XGBoost supports GPU-assisted training on Nvidia GPU's with CUDA via CUDA.jl. To utilize the GPU, one has to load CUDA and construct a DMatrix object from GPU arrays. There are two ways of doing this:

  • Pass a CuArray as the training matrix (conventionally X, the first argument to DMatrix).
  • Pass a table with all columns as CuVectors.

You can check whether a DMatrix can use the GPU with XGBoost.isgpu.

The target or label data does not need to be a CuArray.

It is not necessary to create an explicit DMatrix to use GPU features, one can pass the data normally directly to xgboost or Booster, as long as that data consists of CuArrays.


The tree_method parameter to Booster has special handling.

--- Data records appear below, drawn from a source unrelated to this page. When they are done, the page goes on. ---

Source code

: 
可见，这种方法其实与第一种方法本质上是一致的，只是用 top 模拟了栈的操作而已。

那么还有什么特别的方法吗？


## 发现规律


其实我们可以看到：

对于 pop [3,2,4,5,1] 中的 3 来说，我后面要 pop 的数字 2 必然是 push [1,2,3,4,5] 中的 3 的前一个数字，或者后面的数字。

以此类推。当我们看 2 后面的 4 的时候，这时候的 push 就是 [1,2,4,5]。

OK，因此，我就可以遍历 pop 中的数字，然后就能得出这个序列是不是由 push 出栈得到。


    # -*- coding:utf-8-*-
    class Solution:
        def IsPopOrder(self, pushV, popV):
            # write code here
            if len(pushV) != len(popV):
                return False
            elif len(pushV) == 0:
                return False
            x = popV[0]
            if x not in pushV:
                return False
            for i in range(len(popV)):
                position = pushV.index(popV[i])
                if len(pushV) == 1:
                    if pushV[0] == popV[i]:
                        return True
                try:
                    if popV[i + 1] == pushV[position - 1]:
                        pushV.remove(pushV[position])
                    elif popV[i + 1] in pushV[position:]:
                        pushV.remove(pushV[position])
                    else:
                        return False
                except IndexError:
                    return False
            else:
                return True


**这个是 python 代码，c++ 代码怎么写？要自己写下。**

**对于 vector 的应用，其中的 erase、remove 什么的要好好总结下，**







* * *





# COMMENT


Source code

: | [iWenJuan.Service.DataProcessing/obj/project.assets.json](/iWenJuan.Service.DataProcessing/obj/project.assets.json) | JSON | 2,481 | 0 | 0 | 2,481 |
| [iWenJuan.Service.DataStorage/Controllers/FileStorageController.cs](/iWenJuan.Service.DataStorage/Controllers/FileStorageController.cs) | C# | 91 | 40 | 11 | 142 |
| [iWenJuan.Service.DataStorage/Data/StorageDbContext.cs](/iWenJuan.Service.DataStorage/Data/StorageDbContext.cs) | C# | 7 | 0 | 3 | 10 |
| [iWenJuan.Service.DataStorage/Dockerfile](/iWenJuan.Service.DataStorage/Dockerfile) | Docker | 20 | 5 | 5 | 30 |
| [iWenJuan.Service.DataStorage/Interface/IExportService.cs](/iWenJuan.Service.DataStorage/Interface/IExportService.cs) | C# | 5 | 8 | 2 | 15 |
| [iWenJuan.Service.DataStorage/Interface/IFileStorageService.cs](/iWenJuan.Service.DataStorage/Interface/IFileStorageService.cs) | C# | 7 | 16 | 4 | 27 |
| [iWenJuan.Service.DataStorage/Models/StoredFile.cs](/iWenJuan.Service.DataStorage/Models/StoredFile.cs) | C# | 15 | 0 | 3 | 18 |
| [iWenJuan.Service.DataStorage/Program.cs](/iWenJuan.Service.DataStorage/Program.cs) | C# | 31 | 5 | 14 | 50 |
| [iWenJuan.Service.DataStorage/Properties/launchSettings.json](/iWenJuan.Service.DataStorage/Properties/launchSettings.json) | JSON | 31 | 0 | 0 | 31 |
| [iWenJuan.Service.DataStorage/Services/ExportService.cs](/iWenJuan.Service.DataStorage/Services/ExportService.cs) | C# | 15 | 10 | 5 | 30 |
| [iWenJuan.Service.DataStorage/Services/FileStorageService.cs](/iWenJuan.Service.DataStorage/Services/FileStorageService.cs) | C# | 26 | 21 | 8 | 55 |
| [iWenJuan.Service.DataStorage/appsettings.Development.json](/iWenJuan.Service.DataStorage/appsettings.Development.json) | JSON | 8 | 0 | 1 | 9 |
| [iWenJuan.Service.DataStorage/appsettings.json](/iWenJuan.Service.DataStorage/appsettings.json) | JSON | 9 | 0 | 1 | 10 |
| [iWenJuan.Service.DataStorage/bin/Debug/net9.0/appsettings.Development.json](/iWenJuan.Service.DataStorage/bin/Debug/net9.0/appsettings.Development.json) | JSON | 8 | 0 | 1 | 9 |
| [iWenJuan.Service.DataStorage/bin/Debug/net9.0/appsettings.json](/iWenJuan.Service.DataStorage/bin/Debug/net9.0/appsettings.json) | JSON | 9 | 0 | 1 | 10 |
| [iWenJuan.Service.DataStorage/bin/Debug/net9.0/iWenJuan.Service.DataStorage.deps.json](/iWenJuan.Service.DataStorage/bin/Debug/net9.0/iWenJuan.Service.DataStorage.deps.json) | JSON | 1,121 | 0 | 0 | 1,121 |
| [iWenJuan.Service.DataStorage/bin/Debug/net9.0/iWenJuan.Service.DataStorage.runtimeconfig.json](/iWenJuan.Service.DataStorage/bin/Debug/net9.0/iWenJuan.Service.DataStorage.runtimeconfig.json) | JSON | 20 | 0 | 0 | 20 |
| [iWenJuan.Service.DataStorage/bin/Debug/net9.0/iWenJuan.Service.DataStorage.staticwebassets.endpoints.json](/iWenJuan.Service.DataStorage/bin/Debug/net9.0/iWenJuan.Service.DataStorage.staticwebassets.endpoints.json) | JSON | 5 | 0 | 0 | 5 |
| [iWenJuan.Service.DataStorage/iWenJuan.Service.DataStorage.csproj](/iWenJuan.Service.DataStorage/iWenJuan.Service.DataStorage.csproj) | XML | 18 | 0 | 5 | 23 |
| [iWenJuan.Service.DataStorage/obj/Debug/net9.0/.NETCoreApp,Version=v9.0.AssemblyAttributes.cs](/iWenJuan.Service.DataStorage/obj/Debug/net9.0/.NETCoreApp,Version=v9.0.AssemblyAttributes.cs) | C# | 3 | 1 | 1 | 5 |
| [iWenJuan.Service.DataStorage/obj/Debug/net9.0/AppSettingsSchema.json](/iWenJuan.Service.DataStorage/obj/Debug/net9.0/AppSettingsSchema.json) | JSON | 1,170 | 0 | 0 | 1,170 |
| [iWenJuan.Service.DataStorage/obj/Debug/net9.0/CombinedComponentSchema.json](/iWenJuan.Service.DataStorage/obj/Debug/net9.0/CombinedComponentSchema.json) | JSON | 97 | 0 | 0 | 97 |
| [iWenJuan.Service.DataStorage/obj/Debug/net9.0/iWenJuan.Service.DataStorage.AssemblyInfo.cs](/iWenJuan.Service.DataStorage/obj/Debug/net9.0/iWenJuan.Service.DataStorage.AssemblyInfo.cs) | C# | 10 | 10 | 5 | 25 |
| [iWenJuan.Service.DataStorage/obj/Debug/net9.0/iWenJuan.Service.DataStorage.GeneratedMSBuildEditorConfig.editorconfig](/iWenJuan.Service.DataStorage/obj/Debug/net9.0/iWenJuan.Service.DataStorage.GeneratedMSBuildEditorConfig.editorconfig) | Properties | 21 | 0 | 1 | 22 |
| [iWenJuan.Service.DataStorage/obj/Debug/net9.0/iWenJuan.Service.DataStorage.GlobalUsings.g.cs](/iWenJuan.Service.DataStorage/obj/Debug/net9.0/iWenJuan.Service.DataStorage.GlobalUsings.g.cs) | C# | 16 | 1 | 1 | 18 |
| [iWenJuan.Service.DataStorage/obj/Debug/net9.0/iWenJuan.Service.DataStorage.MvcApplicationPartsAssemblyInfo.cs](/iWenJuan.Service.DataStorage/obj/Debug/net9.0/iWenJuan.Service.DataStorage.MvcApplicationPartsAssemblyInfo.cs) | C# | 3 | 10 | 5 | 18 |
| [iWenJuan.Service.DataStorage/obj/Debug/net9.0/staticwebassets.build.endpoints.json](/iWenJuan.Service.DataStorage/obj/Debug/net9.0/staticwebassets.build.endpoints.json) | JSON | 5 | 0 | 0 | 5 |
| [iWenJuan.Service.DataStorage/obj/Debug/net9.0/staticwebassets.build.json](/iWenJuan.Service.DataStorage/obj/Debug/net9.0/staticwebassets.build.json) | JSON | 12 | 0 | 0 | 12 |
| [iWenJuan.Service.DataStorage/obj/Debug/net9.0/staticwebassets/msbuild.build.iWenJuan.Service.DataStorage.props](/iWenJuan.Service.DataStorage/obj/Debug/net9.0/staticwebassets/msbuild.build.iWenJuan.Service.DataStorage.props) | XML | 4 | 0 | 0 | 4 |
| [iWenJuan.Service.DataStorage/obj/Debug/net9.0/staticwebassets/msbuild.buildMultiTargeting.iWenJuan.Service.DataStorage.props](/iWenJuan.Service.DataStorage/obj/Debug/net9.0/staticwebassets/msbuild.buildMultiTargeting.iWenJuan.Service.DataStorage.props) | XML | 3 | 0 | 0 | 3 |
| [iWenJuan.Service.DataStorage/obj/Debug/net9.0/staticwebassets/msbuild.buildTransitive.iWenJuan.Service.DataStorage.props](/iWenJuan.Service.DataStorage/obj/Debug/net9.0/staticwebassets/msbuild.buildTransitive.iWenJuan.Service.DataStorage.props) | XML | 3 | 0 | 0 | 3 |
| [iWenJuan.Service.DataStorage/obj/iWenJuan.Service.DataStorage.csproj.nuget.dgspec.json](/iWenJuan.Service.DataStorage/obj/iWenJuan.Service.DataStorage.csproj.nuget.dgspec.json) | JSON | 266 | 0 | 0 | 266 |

If nothing, it will use libxgboost defaults as per the documentation, unless a GPU array is given in which case it will default to gpu_hist. An explicitly set value will override this.


using CUDA

X = cu(randn(1000, 3))
y = randn(1000)

dm = DMatrix(X, y)
XGBoost.isgpu(dm)  # true

X = (x1=cu(randn(1000)), x2=cu(randn(1000)))
dm = DMatrix(X, y)
XGBoost.isgpu(dm)  # true

xgboost((X, y), num_rounds=10)  # no need to use `DMatrix`